Azerbaijani diplomat (born 1978)

Ramil Hasan (Ramil Həsən) is an Azerbaijani diplomat. He served as the Secretary-General of the Organization of Turkic States between July 2014 to July 2018. He also was the secretary-general of the Parliamentary Assembly of Turkic-speaking States (TURKPA).

== Early life ==
Hasan was born on September 23, 1978, in the Gafan district of the Armenian Soviet Socialist Republic. Ramil Hasan graduated from Baku State University with a bachelor's degree and a master's degree in the history of international relations. He has the diplomatic rank of Ambassador Extraordinary and Plenipotentiary of the first class.

== Career ==
Hasan served as a Member of the Board of Qaradağ Municipality during 1999-2002.

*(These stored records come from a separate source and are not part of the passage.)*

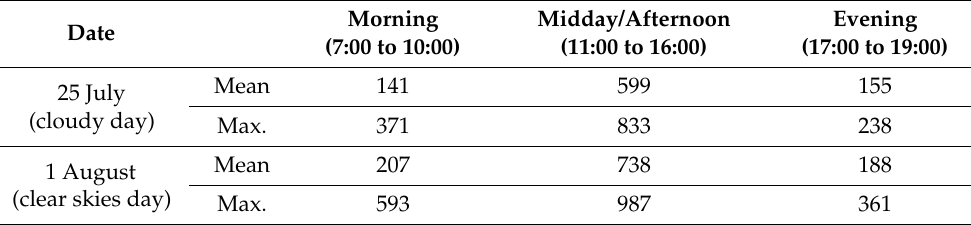
Table 4. Mean and maximum solar irradiance values (Watt/m 2 ) registered in station 322 of SERIS (close to Duxton Park) during different periods of the day on 25 July and 1 August 2019.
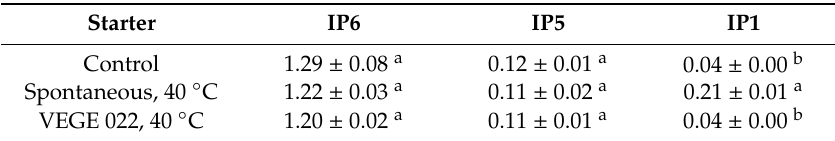
Table 2. Inositol phosphates content [% dwb] measured with the LC-MS method in powders fermented by di ff erent starter cultures. Standard deviations are shown ( n = 3). Values sharing a letter within a column are not statistically di ff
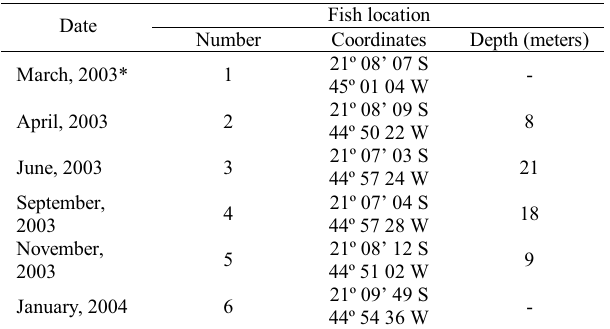
Table 1. Number, coordinates, and depth of locations of the tagged jaú in Funil Reservoir, rio Grande (MG, Brazil). * Re- leased date.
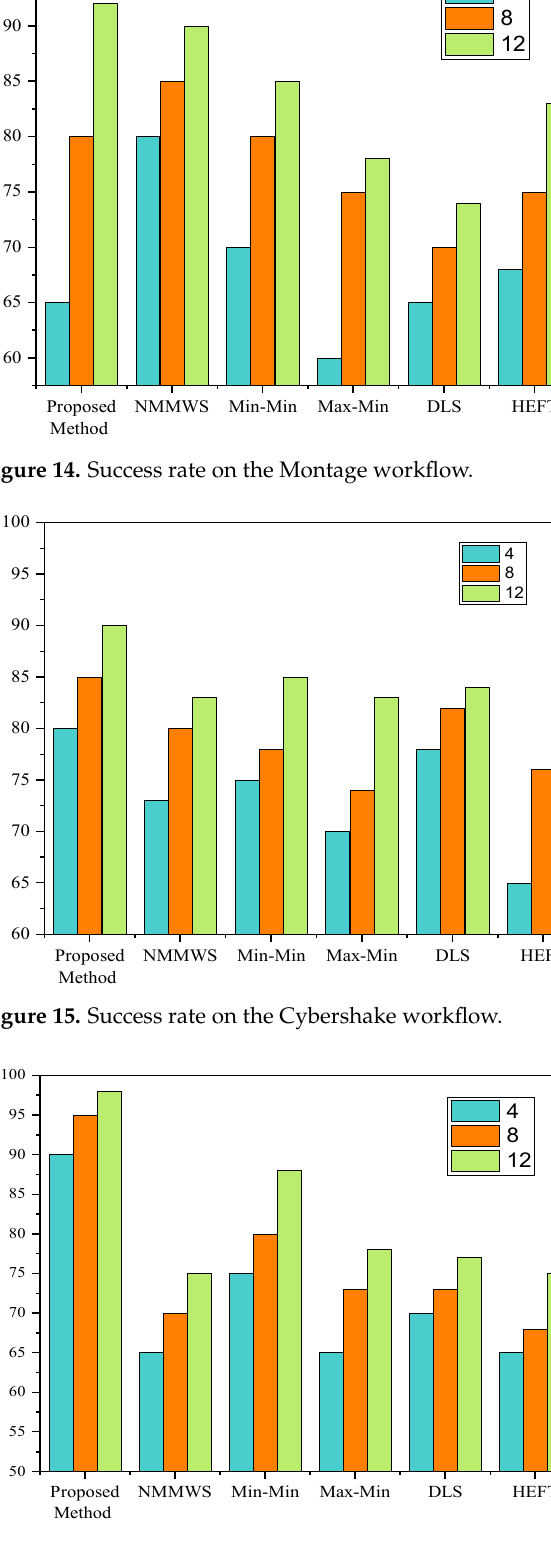
Figure 17. Success rate on the LIGO workflow.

Between 2002 and 2010, Hasan worked as a Head of the Department at the State Committee on Work with Diaspora. He also served as the chairman of the youth branch of the New Azerbaijan Party from 2005 to 2010.

Between 2008 and 2014, Hasan lectured “Contemporary Azerbaijani Foreign Policy” at the Faculty of International Relations of Baku State University. Hasan was elected as the first Secretary General of TURKPA for a four-year term held on 29 September 2009 in Baku.

Hasan was appointed as the Secretary General of the Cooperation Council of Turkic Speaking States on 5 June 2014.

== Personal life ==
Aside from his native language, Hasan also speaks English, Russian and Turkish. He is married and has 2 children.

== Awards and titles ==
Ramil Hasan was awarded the gold medal of the Crans Montana Forum.